* Representing Debian Metadata in Git
@ 2024-08-20 7:10 Simon Richter
2024-08-21 21:37 ` Chris Hofstaedtler
` (2 more replies)
0 siblings, 3 replies; 6+ messages in thread
From: Simon Richter @ 2024-08-20 7:10 UTC (permalink / raw)
To: git, debian-devel
Hi,
there's a bit of a discussion within Debian on collaborating using Git.
One of the long-standing issues is that there are multiple ways Debian
packaging can be represented in a git tree, and none of them are optimal.
The problem at hand is that the packaging workflow consists of
1. importing an upstream release
2. optionally stripping out undistributable parts
3. adding packaging metadata
4. optionally adding a patch stack
The workflow for upgrading a package is
1. import a new upstream release
2. apply and possibly modify the exclusion list
3. apply the packaging metadata, updating it in the process
4. rebase the patch stack
Right now, git is used mainly as a network file system, and only tagged
releases are expected to be consistent enough to compile, because often
going from one consistent state to another as an atomic operation would
require multiple changes to be applied in the same commit.

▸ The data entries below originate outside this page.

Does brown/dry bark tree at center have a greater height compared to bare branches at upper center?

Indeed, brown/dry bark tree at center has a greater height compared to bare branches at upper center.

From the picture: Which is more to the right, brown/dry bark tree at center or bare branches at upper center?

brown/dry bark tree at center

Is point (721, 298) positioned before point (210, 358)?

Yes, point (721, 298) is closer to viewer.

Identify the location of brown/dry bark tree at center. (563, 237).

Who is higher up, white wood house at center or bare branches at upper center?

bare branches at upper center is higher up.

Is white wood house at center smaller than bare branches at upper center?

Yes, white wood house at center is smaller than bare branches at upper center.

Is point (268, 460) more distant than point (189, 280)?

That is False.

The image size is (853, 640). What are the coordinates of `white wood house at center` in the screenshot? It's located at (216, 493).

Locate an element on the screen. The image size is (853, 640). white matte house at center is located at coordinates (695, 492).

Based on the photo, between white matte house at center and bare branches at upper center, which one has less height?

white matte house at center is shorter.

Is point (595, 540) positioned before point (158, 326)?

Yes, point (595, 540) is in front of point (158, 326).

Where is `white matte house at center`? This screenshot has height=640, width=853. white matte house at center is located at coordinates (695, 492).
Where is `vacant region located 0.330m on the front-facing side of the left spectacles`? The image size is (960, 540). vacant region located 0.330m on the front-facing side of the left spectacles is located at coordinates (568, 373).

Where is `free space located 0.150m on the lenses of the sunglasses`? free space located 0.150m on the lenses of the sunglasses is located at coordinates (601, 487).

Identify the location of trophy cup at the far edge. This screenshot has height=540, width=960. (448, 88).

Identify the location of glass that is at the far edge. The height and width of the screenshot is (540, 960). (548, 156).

The imported archive is represented either directly as a tree (which may
be imported from the upstream project if no files are undistributable
for Debian), or via a mechanism that can reproduce a compressed archive
that is bitwise identical to the upstream release, from a tree and some
additional patch data.
The patch stack is stored as a set of patches inside a directory, and
rebased using quilt.
An alternate representation stores the patch stack as a branch that is
rebased using git, and then exported to single files.
The Debian changelog is stored as a file inside Git, but some automation
exists to update this from Git commit messages.
Debian changelog entries refer to bugs in the Debian Bug Tracking
system. There is a desire to also incorporate forges (currently, GitLab)
and refer to the forges' issue tracker from commit messages (where the
issue tracker is used for team collaboration, while the Debian BTS is
used for user-visible bugs).
All of this is very silly, because we're essentially storing metadata as
data because we cannot express in Git what we're actually doing, and the
conflicting priorities people have have led to conflicting solutions.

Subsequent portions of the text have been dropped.